Speaker
Description
The Compressed Baryonic Matter (CBM) experiment, located at the Facility for Antiproton and Ion Research (FAIR) accelerator complex in Darmstadt, Germany, aims to study the phase diagram of strongly interacting matter in the realm of high net baryon densities and moderate temperatures. The SIS-100 accelerator ring at FAIR produces accelerated beams up to the energies of about 30 GeV for protons, and 12A GeV for heavy ions. The identification of muon pairs produced via the decay of vector mesons has been identified as one of the most significant physics observable for characterizing the hot and dense matter created in the collisions. The Muon Chamber (MuCh) detector system is being built to identify the muon pairs in a background mostly populated by muons from weak decay of pions and kaons produced in the collisions.

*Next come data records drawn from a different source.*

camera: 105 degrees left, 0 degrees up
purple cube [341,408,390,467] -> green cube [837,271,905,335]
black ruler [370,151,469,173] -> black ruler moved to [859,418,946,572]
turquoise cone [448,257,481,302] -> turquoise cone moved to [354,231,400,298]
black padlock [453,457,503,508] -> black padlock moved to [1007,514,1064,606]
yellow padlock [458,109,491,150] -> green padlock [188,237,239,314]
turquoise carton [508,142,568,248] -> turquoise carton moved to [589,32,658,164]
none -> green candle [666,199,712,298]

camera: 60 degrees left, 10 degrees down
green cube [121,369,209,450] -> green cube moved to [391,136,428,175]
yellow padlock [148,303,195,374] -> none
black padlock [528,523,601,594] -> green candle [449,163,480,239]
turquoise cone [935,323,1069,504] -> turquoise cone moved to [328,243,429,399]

We will report our present simulation results on the physics performance for the reconstruction of low mass vector mesons in central Au+Au collisions at the beam energy 8A GeV using various machine learning models and compare the results with the traditional dimuon analysis. We treated the decay of low-mass vector mesons into dimuons as our signal simulated using the PLUTO event generator and incorporated into background events generated by the UrQMD event generator passing through the MuCh detector system. The performance of the different machine learning algorithms to improve the reconstruction efficiency (ϵ) without compromising the Signal-to-Background ratio (S/B) will be reported. A comparison with the conventional dimuon analysis software will also be presented.